The poor fellow sounds like a candidate for the geriatric ward, but it's only Pancho Gonzalez describing how it feels to be 41 and starting his 22nd year of professional tennis. It hurts, obviously. Yet there are compensations. Big compensations. In the opening match of the 1970 season at Madison Square Garden, Gonzalez took on Australia's Rod Laver, 31, the top-ranked pro on the tour for the past four years. The old outpatient not only survived; he outlasted Laver through five grueling sets and walked off with the $10,000 winner-take-all prize money. A week later in Detroit, Gonzalez picked up $10,000 more by running another Aussie, 25-year-old John Newcombe, off the court in straight sets, 6-4, 6-4, 6-2.
Jungle Cat. The matches were the first in a ten-city tour offering $147,000 in prize money, and Gonzalez is determined to get the lion's share. Not that Pancho is exactly strapped for cash. He has been topping $100,000 annually from tennis and other interests for the past several years. What keeps him going is the same fierce pride that has marked the moody, 6-ft. 3-in. Mexican-American ever since he arrived on the scene in 1949, firmly convinced that "I'm the best tennis player in the world." There have been disbelievers from time to time: in 1955 the promoters of one tour guaranteed Tony Trabert $75,000 and Gonzalez only $15,000. An enraged Pancho told his opponent: "You'd better get used to losing." Trabert did. So did Frank Sedgman, Lew Hoad and Ken Rosewall, as Gonzalez won the world professional championship every year from 1953 through 1959 and again in 1961. Some of the match-ups were so lopsided that promoters asked Gonzalez to "ease up a little." That was like asking an angry jungle cat to claw gently.
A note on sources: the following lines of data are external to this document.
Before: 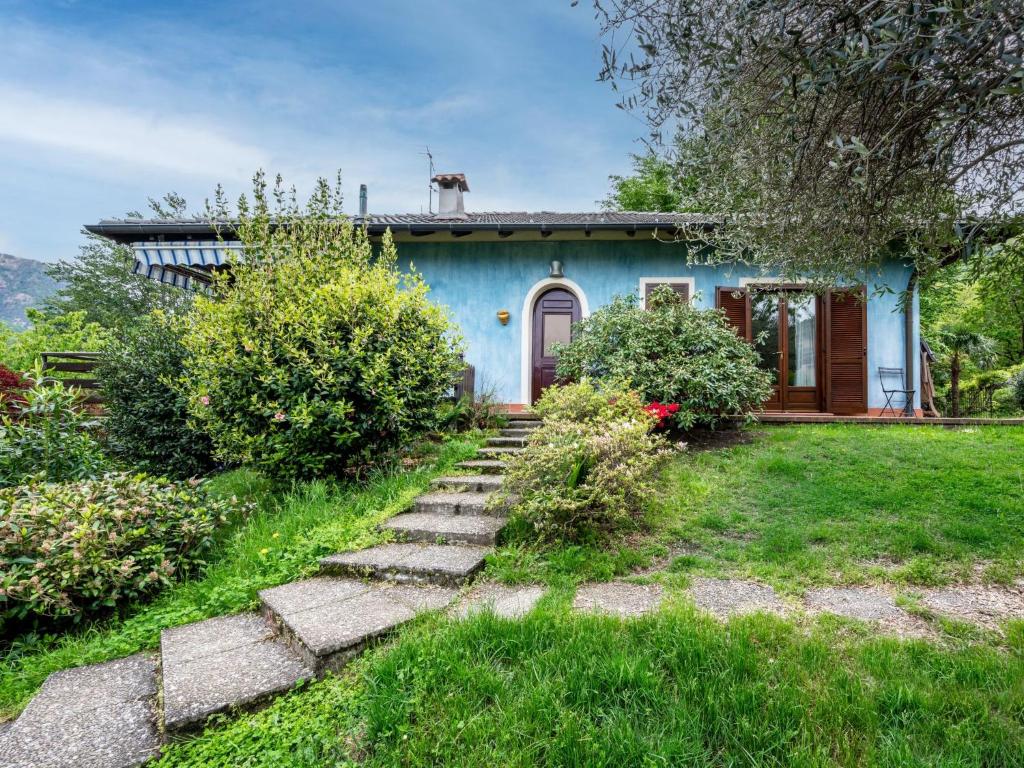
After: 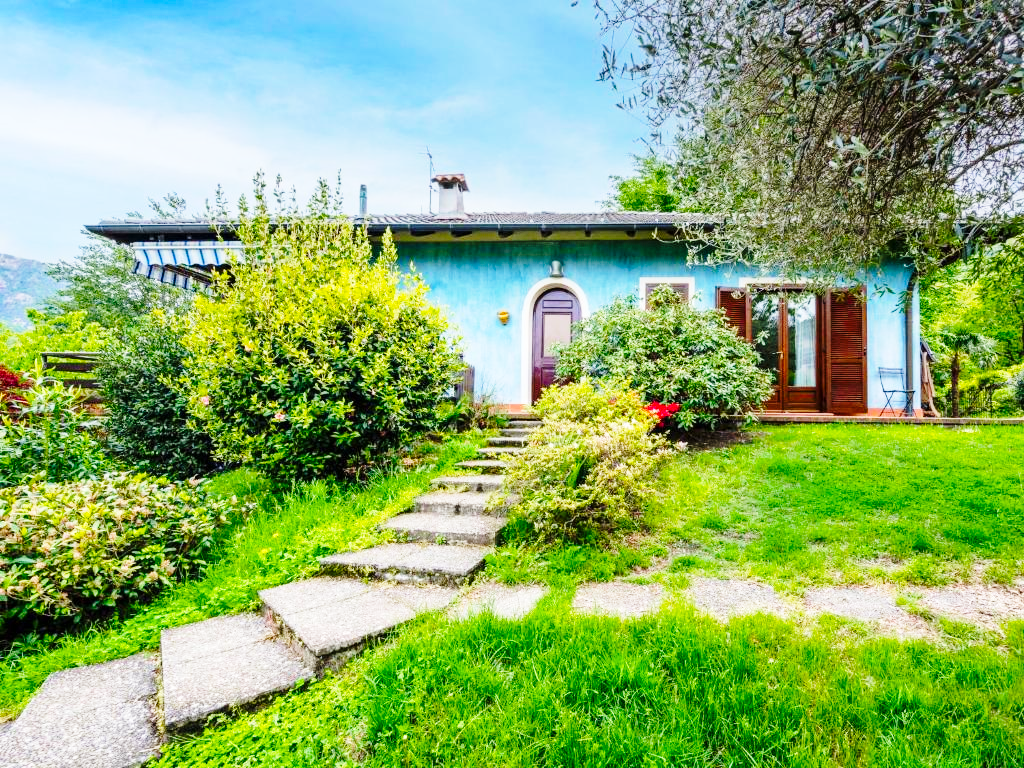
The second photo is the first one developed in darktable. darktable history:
color balance rgb: perceptual saturation grading › global saturation 25%, perceptual brilliance grading › mid-tones 10%, perceptual brilliance grading › shadows 15%, global vibrance 20%
base curve: curves: ch0 [(0, 0) (0.028, 0.03) (0.121, 0.232) (0.46, 0.748) (0.859, 0.968) (1, 1)], preserve colors none
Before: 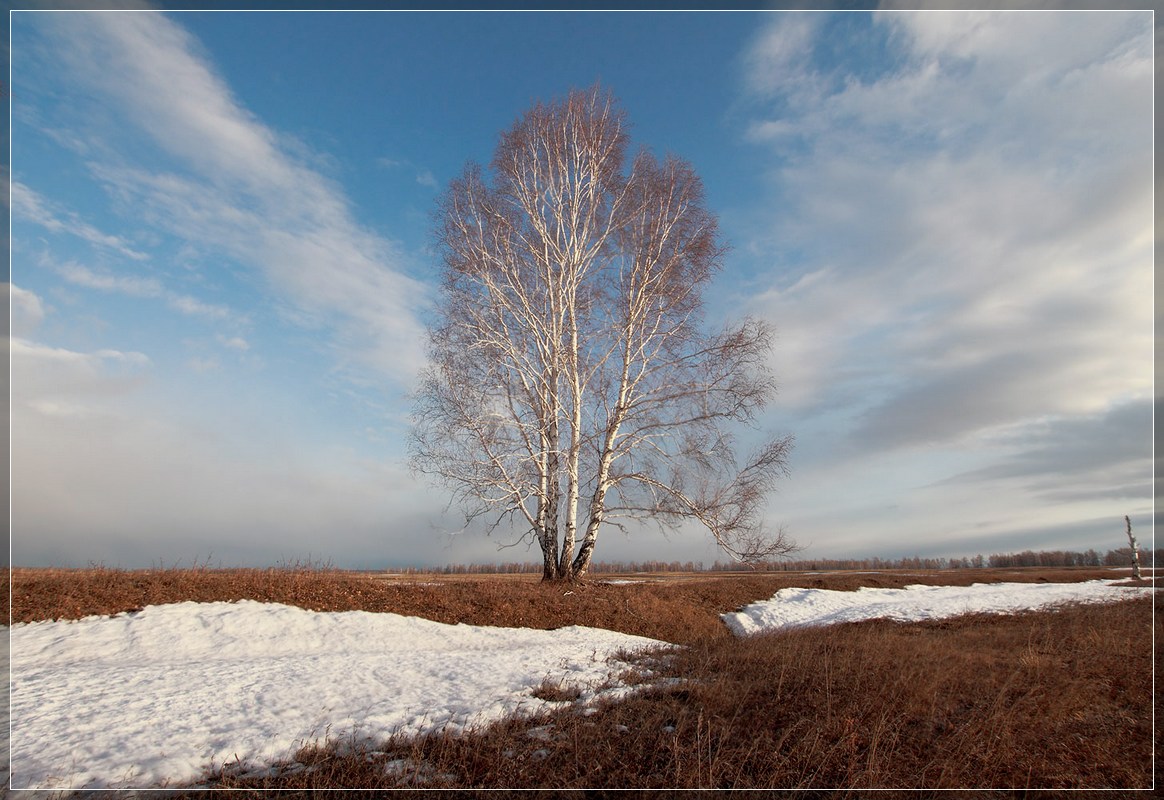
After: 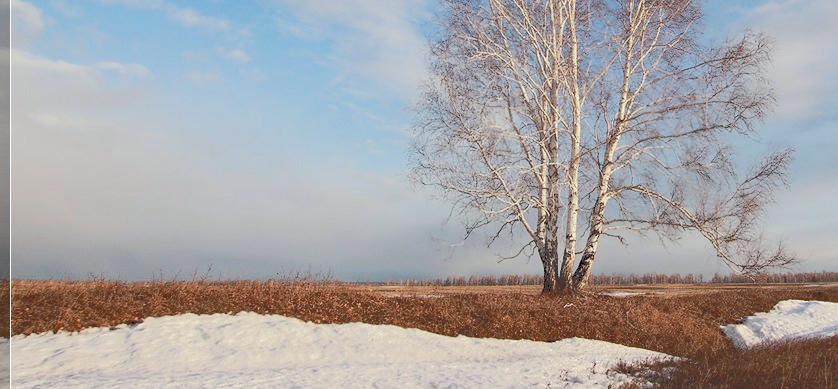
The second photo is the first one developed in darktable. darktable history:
crop: top 36.079%, right 27.989%, bottom 15.174%
haze removal: compatibility mode true, adaptive false
tone curve: curves: ch0 [(0, 0) (0.003, 0.232) (0.011, 0.232) (0.025, 0.232) (0.044, 0.233) (0.069, 0.234) (0.1, 0.237) (0.136, 0.247) (0.177, 0.258) (0.224, 0.283) (0.277, 0.332) (0.335, 0.401) (0.399, 0.483) (0.468, 0.56) (0.543, 0.637) (0.623, 0.706) (0.709, 0.764) (0.801, 0.816) (0.898, 0.859) (1, 1)], color space Lab, independent channels, preserve colors none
Jack Kramer once said: "Pancho gets 50 points on his serve and 50 points on terror."
Like the big, blistering serve, the terror came naturally. A high school dropout who taught himself tennis on the public courts of Los Angeles, Gonzalez trained little, feasted on tacos and beer, and whiled the nights away playing poker and snooker. On the court Gonzalez displayed the temperament of a tiger. He snarled at opponents, drilled balls at judges' heads, once even rushed into the seats to strong-arm a heckler.
Tennis fans have loved every mean minute of it. They forgive his outbursts as part of his almost fanatical passion for winning, a feat that now takes as much heart as art. He has made concessions. He uses a lighter aluminum racket. He cuts the pockets out of his tennis shorts lest they get soggy with sweat and weigh him down. And he has taken to rigorous training, practicing three hours daily and jogging around his eight-acre Pancho Gonzalez Tennis Ranch in Malibu, Calif. As for court tactics, he likens himself to an aging boxer who can no longer rely on a quick knockout but must pick out a weak spot and "keep punching until the muscles give." His victory over Laver was a case in point.